The final step is CMDdemux classification. Since this dataset contains gene expression data, we set use_gex_data to TRUE and provide the gene expression count data using the gex.count parameter. The num_modes parameter specifies the number of modes in the distribution, and cut_no specifies the index of the cut-off line. The appropriate number of modes and cut-off position can be determined from the OutlierHTOPlot above. For most high-quality datasets, the default values of num_modes and cut_no are sufficient.
hu.cmddemux.assign <- CMDdemuxClass(hu.md.mat, hu.hash.count, hu.outlier.assign, use_gex_data = TRUE, gex.count = hu.gex.count, num_modes = 3, cut_no = 2)
head(hu.cmddemux.assign)## demux_id global_class demux_global_class doublet_class
## AAACCTGAGCAGGCTA-1 S5HuF Singlet S5HuF S5HuF
## AAACCTGCACCAGATT-1 S6HuM Singlet S6HuM S6HuM
## AAACCTGGTACTCAAC-1 S8HuM Singlet S8HuM S8HuM
## AAACCTGGTATGCTTG-1 S2HuM Singlet S2HuM S2HuM
## AAACCTGTCTACCAGA-1 S6HuM Singlet S6HuM S6HuM
## AAACCTGTCTGGTATG-1 S8HuM Singlet S8HuM S8HuM
An example of the output is shown above.
CMDdemux provides four types of outputs:
demux_id: the identity for each cell, determined by the sample with the minimum Mahalanobis distance for that cell.
global_class: classification of each cell as Singlet, Doublet, or Negative.
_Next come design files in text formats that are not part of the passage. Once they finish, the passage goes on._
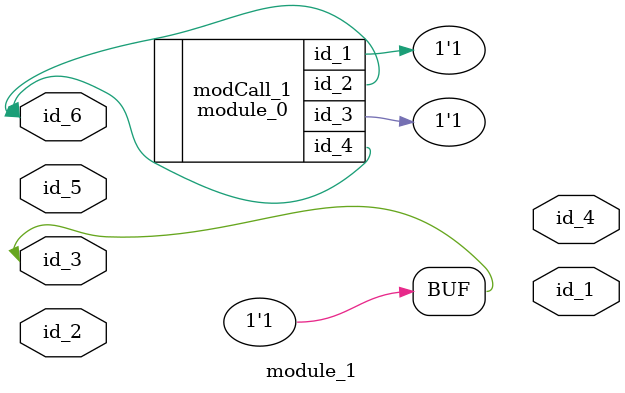
<source format=v>
module module_0 (
    id_1,
    id_2,
    id_3,
    id_4
);
  inout wire id_4;
  output wire id_3;
  inout wire id_2;
  inout wire id_1;
  wire id_5;
endmodule
module module_1 (
    id_1,
    id_2,
    id_3,
    id_4,
    id_5,
    id_6
);
  inout wire id_6;
  inout wire id_5;
  output wire id_4;
  inout wire id_3;
  input wire id_2;
  output wire id_1;
  module_0 modCall_1 (
      id_3,
      id_6,
      id_3,
      id_6
  );
  assign id_3 = 1;
  wire id_7, id_8, id_9, id_10, id_11, id_12, id_13;
endmodule

</source>
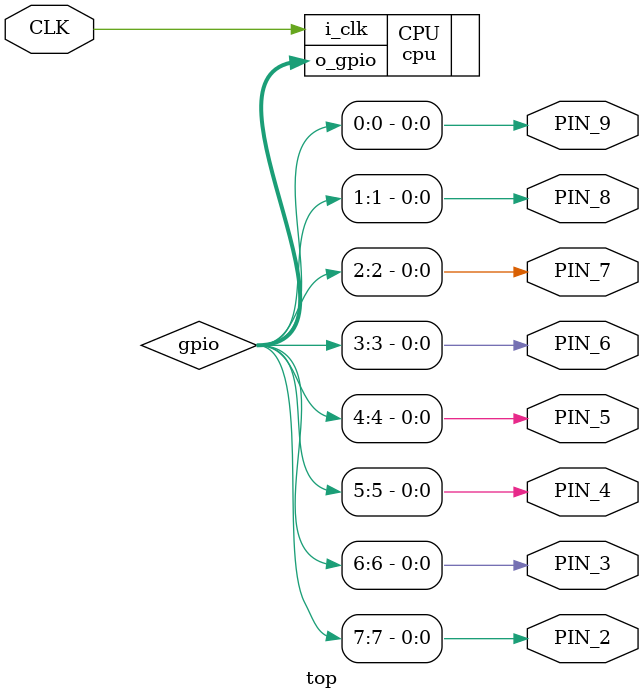
<source format=v>
module top(
	input CLK,

	output PIN_2,
	output PIN_3,
	output PIN_4,
	output PIN_5,
	output PIN_6,
	output PIN_7,
	output PIN_8,
	output PIN_9,
);
	wire [7:0] gpio;

	cpu CPU (
		.i_clk(CLK),

		.o_gpio(gpio)
	);

	assign {
		PIN_2, PIN_3, PIN_4, PIN_5, PIN_6, PIN_7, PIN_8, PIN_9
	} = gpio;
endmodule

</source>
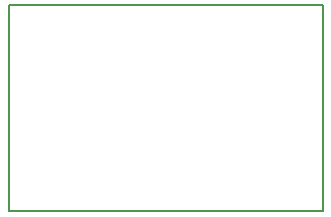
<source format=gbr>
G04 DipTrace 3.0.0.2*
G04 BoardOutline.gbr*
%MOIN*%
G04 #@! TF.FileFunction,Profile*
G04 #@! TF.Part,Single*
%ADD11C,0.005512*%
%FSLAX26Y26*%
G04*
G70*
G90*
G75*
G01*
G04 BoardOutline*
%LPD*%
X393701Y1078740D2*
D11*
X1440945D1*
Y393701D1*
X393701D1*
Y1078740D1*
M02*

</source>
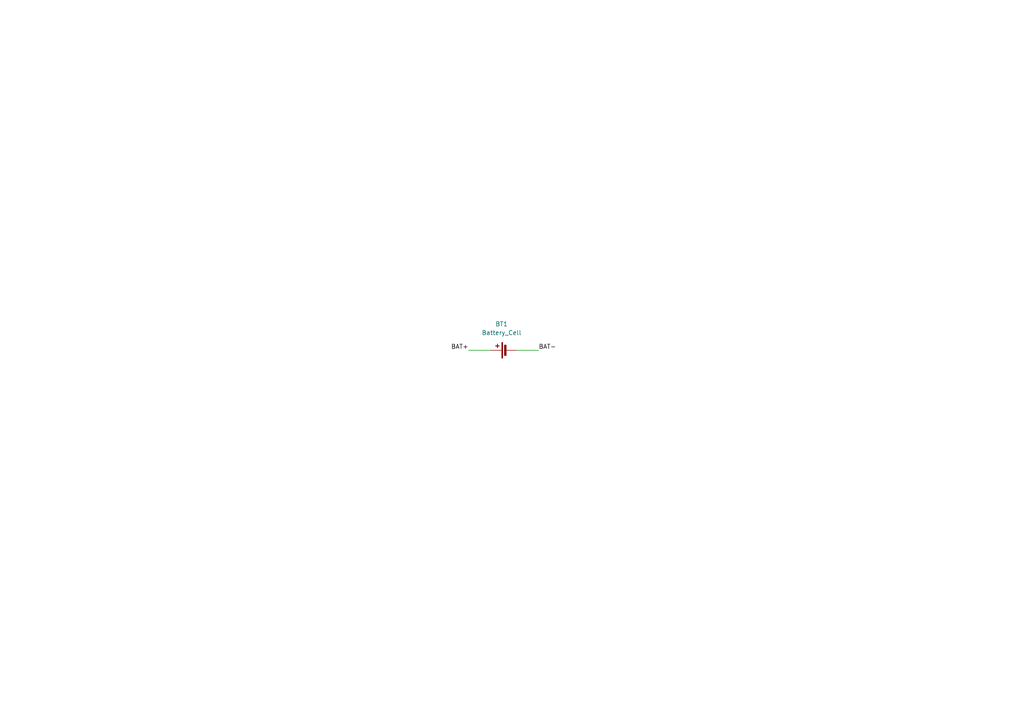
<source format=kicad_sch>
(kicad_sch
	(version 20231120)
	(generator "eeschema")
	(generator_version "8.0")
	(uuid "33540791-9676-4c94-ab2d-17c3b62a9d70")
	(paper "A4")
	
	(wire
		(pts
			(xy 156.21 101.6) (xy 149.86 101.6)
		)
		(stroke
			(width 0)
			(type default)
		)
		(uuid "9edc5cb4-2641-4793-8d56-96f467974705")
	)
	(wire
		(pts
			(xy 135.89 101.6) (xy 142.24 101.6)
		)
		(stroke
			(width 0)
			(type default)
		)
		(uuid "aa92150d-4229-4728-afea-89532280417e")
	)
	(label "BAT+"
		(at 135.89 101.6 180)
		(fields_autoplaced yes)
		(effects
			(font
				(size 1.27 1.27)
			)
			(justify right bottom)
		)
		(uuid "457634b7-3dc1-46df-8e8d-9d79d6fbdb5d")
	)
	(label "BAT-"
		(at 156.21 101.6 0)
		(fields_autoplaced yes)
		(effects
			(font
				(size 1.27 1.27)
			)
			(justify left bottom)
		)
		(uuid "a0d32509-bd1a-4160-b876-802c59dff1d4")
	)
	(symbol
		(lib_id "Device:Battery_Cell")
		(at 147.32 101.6 90)
		(unit 1)
		(exclude_from_sim no)
		(in_bom yes)
		(on_board yes)
		(dnp no)
		(fields_autoplaced yes)
		(uuid "859655aa-43b5-42a2-b97e-6b999eed33d5")
		(property "Reference" "BT1"
			(at 145.4785 93.98 90)
			(effects
				(font
					(size 1.27 1.27)
				)
			)
		)
		(property "Value" "Battery_Cell"
			(at 145.4785 96.52 90)
			(effects
				(font
					(size 1.27 1.27)
				)
			)
		)
		(property "Footprint" "Battery_extlib:BatteryClip_Keystone_18650_Protected"
			(at 145.796 101.6 90)
			(effects
				(font
					(size 1.27 1.27)
				)
				(hide yes)
			)
		)
		(property "Datasheet" "~"
			(at 145.796 101.6 90)
			(effects
				(font
					(size 1.27 1.27)
				)
				(hide yes)
			)
		)
		(property "Description" "Single-cell battery"
			(at 147.32 101.6 0)
			(effects
				(font
					(size 1.27 1.27)
				)
				(hide yes)
			)
		)
		(pin "2"
			(uuid "7b167069-4185-4bbb-a4b9-705088f3a595")
		)
		(pin "1"
			(uuid "13b1c318-b8e5-49d0-9768-ac4a949b7253")
		)
		(instances
			(project ""
				(path "/33540791-9676-4c94-ab2d-17c3b62a9d70"
					(reference "BT1")
					(unit 1)
				)
			)
		)
	)
	(sheet_instances
		(path "/"
			(page "1")
		)
	)
)

</source>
demux_global_class: singlet cells are labeled with their original sample, while negatives and doublets are labeled accordingly.
doublet_class: similar to demux_global_class, but doublets are labeled with their sample of origin. This is particularly useful for combined-hashtag experiments.
##
## Doublet Negative S1HuF S2HuM S3HuF S4HuM S5HuF S6HuM S7HuF S8HuM
## 69 82 320 345 230 358 322 227 393 408
The output above shows the number of cells demultiplexed into each category.